A few years ago I heard the story of a west coast US firm who did driveways. Interviewed, the Company Director was asked what he would do when every driveway in California had been done, 'Well I guess we'll do garages. Or windows' he said '...doesn't really matter'.
It didn't really matter because the firm did not exist to do driveways, garages or windows. The firm existed to provide employment for ordinary Californian guys. I loved that. We exist to give jobs out. Nothing else.
Despite a bit of pressure to sell just one Michelangelo statue the Royal Academy say they have absolutely no intention of selling any works in their collection to save jobs. 'You heartless bastards' shout some. I guess once upon a time I might have agreed with them. I don't any more. Museums are collectors. Hoarders if you like. They exist to collect. They have thousands of things collected but not on view to anyone.
Malcolm Gladwell dealt with this question, although it concerned the Metropolitan Museum of Art in New York City, in his Revisionist History Podcast Season 5. Museums exist to hoard. They employ people to aid this aim. People are expendable; the collection is not. Harsh, but consistent.

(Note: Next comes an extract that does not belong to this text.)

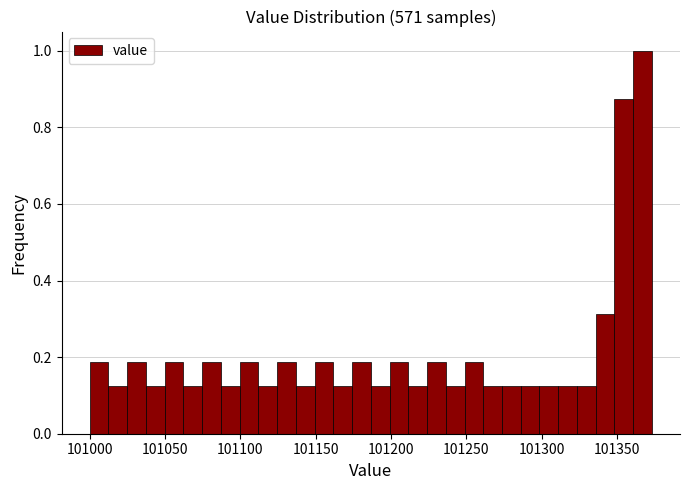

Read against the x-axis, roughly where is the centre of the tallest bar?

101365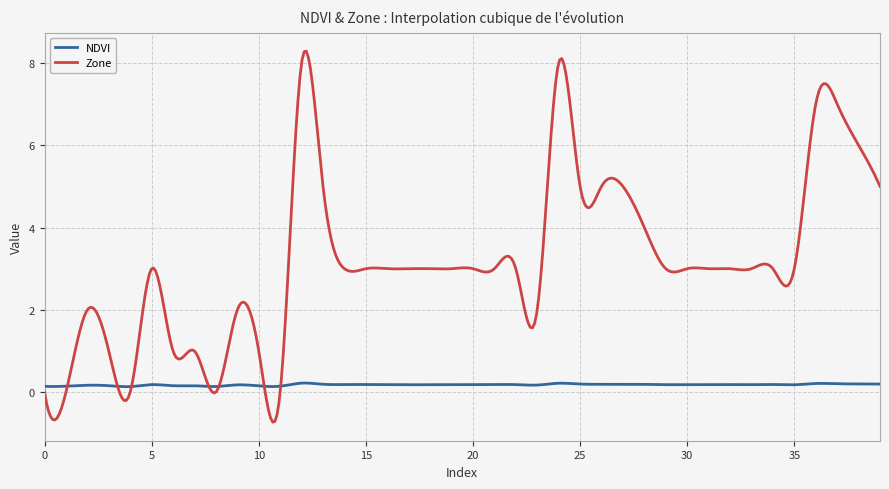

Which series has the largest range (max minus min)?

Zone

There is a certain wing of the evangelical church which has only one cause for praising a speaker. Were they clear? Clarity is all. Obfuscation is frowned upon. Even metaphor is treated as suspect.

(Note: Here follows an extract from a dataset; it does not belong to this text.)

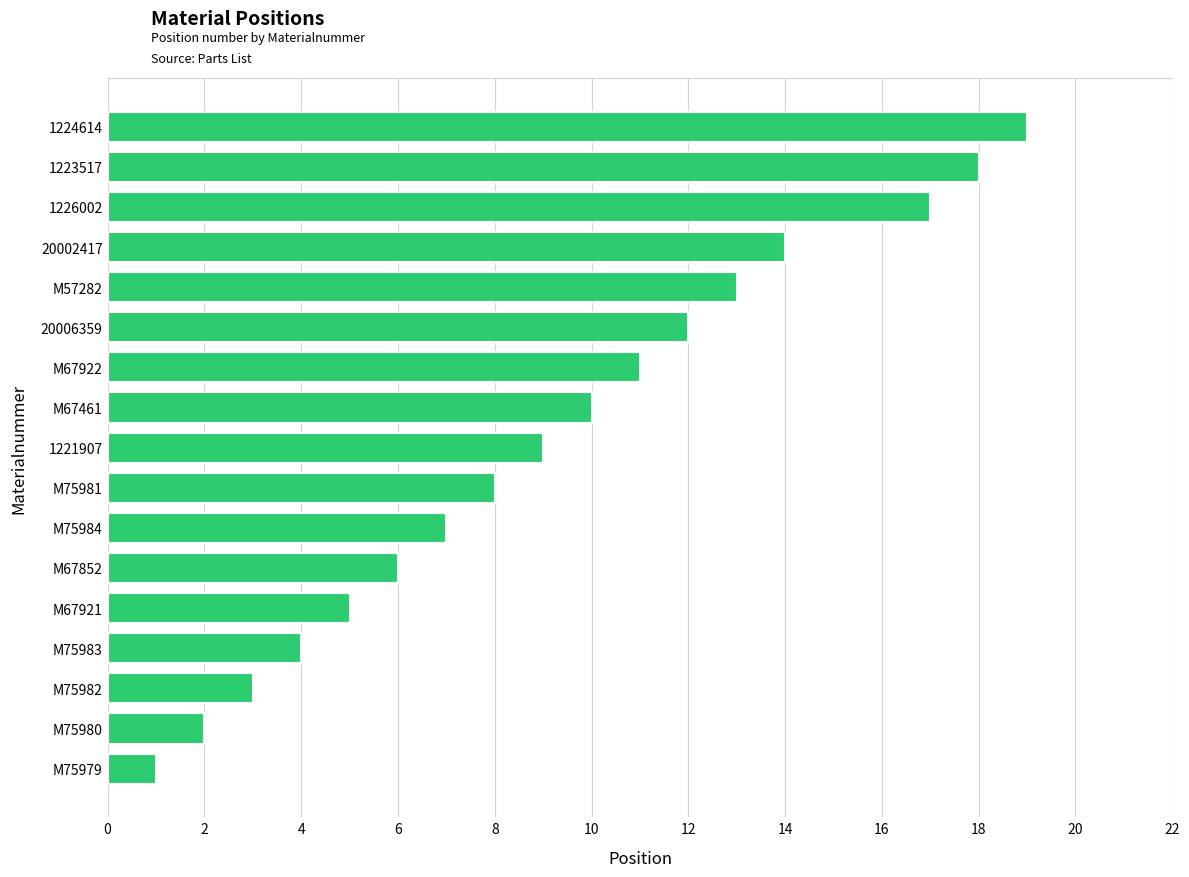

At which label is the value closest to 10?

M67461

At a training day on Fresh Expressions recently (it's a church thing) we spent the first few minutes, almost inevitably, discussing what the expression Fresh Expressions expressed. Forgetting my long held view to never be part of a group that didn't know what it was doing there, I joined in.
And almost equally inevitably, somewhere along the line, we decided that it depended what words followed the expression. Fresh Expressions of what? Christianity? Ministry? Church?
A few weeks prior to that I had been involved in a discussion about various old election mantras from the major parties. We got on to the 'Big Society' thing that Cameron's Conservatives invited us to be part of. One of the advantages of an appeal to the county summarised by an apparently meaningless expression is that it generates discussion.
I probably had more conversations about Big Society around that time than I would have done if its meaning had been clear. Was that genius or luck? Probably genius. Cameron was in advertising.
A few weeks after I arrived in this diocese (Bath and Wells) I found myself in a room discussing a little soundbite of a previous bishop - thinking different. Quite a few of the clergy were up in pedantic arms because they thought it should say - thinking differently. Pleased with themselves a few smug titters moved round the room. I was trying not to say anything because I was the new kid but I cracked. 'You only want it to be an adverb' I said because you think 'thinking' is a verb.
There was tumbleweed I swear. No-one understood me so I had another go. 'It's about missing words' I said. If the missing words are 'Are you...' then you need an adverb. If the missing words are 'Is your...' then you need an adjective.
I do myself no favours by putting things in a convoluted way but, in my defence, I really enjoy doing it.
There is a place for pith. But sometimes the absence of it is more effective. A lack of clarity is not always undesirable. May I do my punchline please? Thank you. I've been taking the pith for years.